Source passage below:

OzEWEX 2015 – workshop report
The second OzEWEX national workshop was a great success, with well over a hundred participants, many inspiring presentations and lots of stimulating discussion.
The workshop was held at in Broadbeach, Queensland, on 2 December 2015. We joined forces with the organisers of the bi-annual MODSIM2015 conference and made use of the one-day break in the conference schedule.
Among the 110 participants 55 hailed from Australian universities, 25 from national agencies (the Bureau of Meteorology, CSIRO and Geoscience Australia), 8 from state agencies and private industry, and 25 from overseas organisations. The workshop was organized under the joint auspices of the Global Energy and Water Experiment (GEWEX), the Hydrological Ensemble Prediction Experiment (HEPEX) and the Modelling and Simulation Society of Australia and New Zealand (MSSANZ). Workshop was free thanks to generous support from the European Union project eartH2Observe – Global Earth Observation for Integrated Water Resource Assessment, the Commonwealth Scientific and Industrial Research Organisation, The Australian National University, Bureau of Meteorology, and ARC Centre of Excellence for Climate System Science.

End of Source passage.

What you need to do.
A: In the workshop report, how many participants came from overseas organisations?
B: Give the workshop report again from "OzEWEX 2015 –" through "the conference schedule.", switching "conference" to "symposium".
C: Proceed with the workshop report from the point at which it stops.

Supplied information below:

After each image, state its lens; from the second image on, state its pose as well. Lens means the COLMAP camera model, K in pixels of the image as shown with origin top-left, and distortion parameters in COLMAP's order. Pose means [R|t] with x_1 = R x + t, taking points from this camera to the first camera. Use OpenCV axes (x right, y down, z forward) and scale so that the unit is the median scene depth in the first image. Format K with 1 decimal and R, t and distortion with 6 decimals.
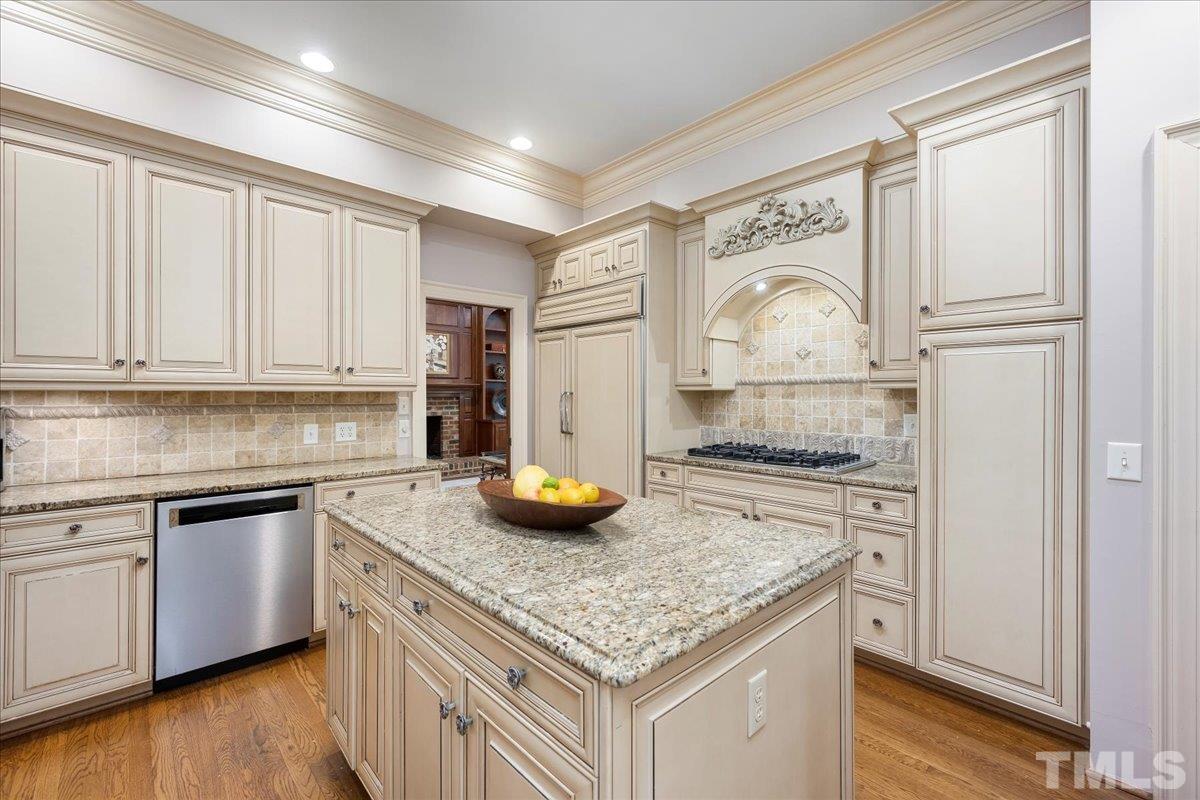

End of Supplied information.
Supplied information below:

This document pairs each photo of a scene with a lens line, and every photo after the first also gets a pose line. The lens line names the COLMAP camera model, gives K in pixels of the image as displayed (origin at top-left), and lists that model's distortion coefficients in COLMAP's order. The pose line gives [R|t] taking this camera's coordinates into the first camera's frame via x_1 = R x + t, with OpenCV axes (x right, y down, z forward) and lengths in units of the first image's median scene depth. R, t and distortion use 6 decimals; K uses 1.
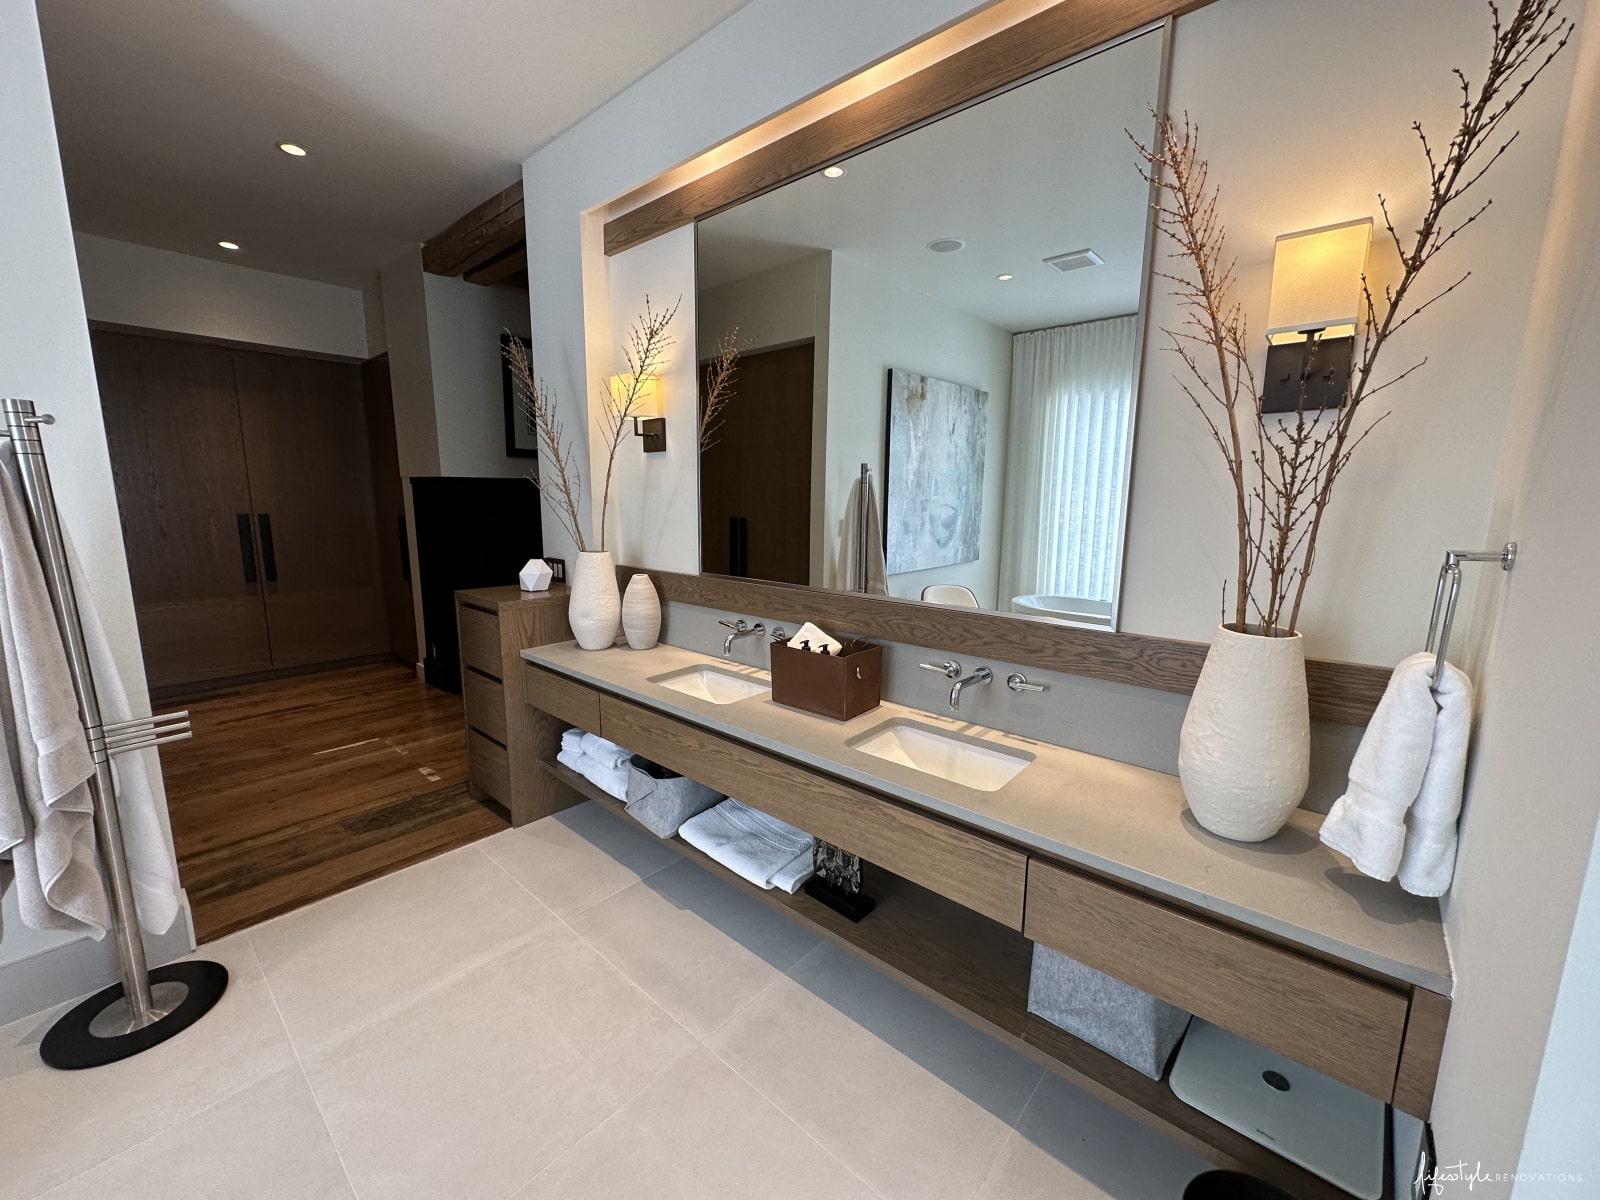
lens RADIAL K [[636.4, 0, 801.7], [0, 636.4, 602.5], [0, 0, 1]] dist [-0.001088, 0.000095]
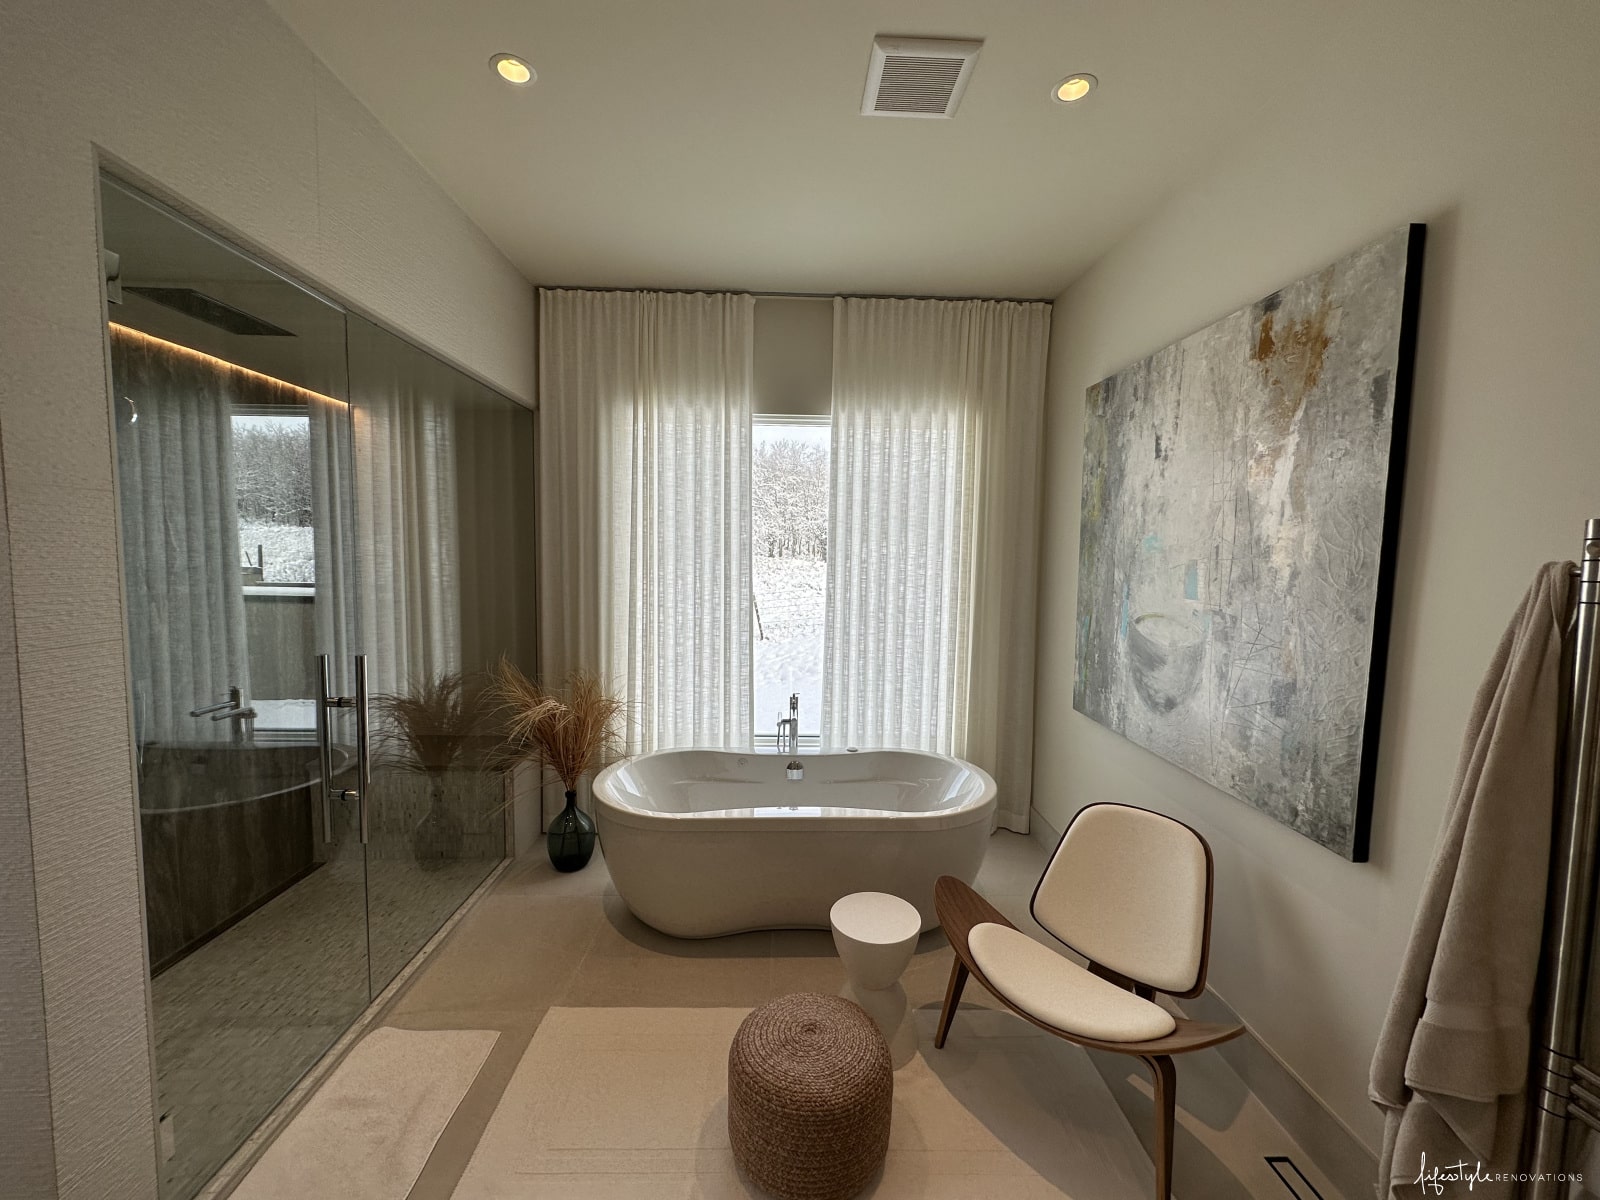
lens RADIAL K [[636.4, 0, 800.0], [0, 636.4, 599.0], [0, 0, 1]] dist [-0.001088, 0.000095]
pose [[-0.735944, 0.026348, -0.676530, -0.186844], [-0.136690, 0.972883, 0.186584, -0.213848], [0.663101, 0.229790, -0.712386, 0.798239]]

End of Supplied information.

Answers to the exercises.
A: 25

B:
OzEWEX 2015 – workshop report
The second OzEWEX national workshop was a great success, with well over a hundred participants, many inspiring presentations and lots of stimulating discussion.
The workshop was held at in Broadbeach, Queensland, on 2 December 2015. We joined forces with the organisers of the bi-annual MODSIM2015 symposium and made use of the one-day break in the symposium schedule.

C:
Participants explored the theme ‘Spatial hydrology: observation, modelling and forecasting’ in plenary sessions and three parallel discussion sessions. You can find the workshop proceedings, including abstracts and presentations, via this link.
In the plenary session, Prof David Maidment (University of Texas at Austin, USA) introduced CUAHSI and the US National Flood Interoperability Experiment. The positive experiences in organising a summer school for promising students focusing on the use of national data sets and high performance computational infrastructure struck a chord with the participants, and created much enthusiasm to pursue a similar activity through OzEWEX. Next, Dr Jaap Schellekens (Deltares, Netherlands) presented on the current status and road ahead of project eartH2Observe – Global Earth Observation for Integrated Water Resource Assessment. Participants were impressed with the substantial progress the project has already made, including the freely available global hydrological model ensemble, which includes an Australian contribution. Prof Howard Wheater (University of Saskatchewan, Canada) provided a perspective from Canada’s Changing Cold Regions Network, a sister GEWEX Regional Hydroclimate Project. The large-scale high-resolution climate modelling undertaken in the network led to considerable enthusiasm for a similar continental modelling exercise in Australia. Finally, prof Eric Wood (Princeton University, USA) explored our ability to close the global water cycle using long-term Climate Data Records. Despite remaining uncertainties, our understanding of the global water balance has clearly come a long way.
In addition to the plenary session, in three parallel streams participants presented and debated six topics of specific interest to OzEWEX through ongoing activities in the different working groups.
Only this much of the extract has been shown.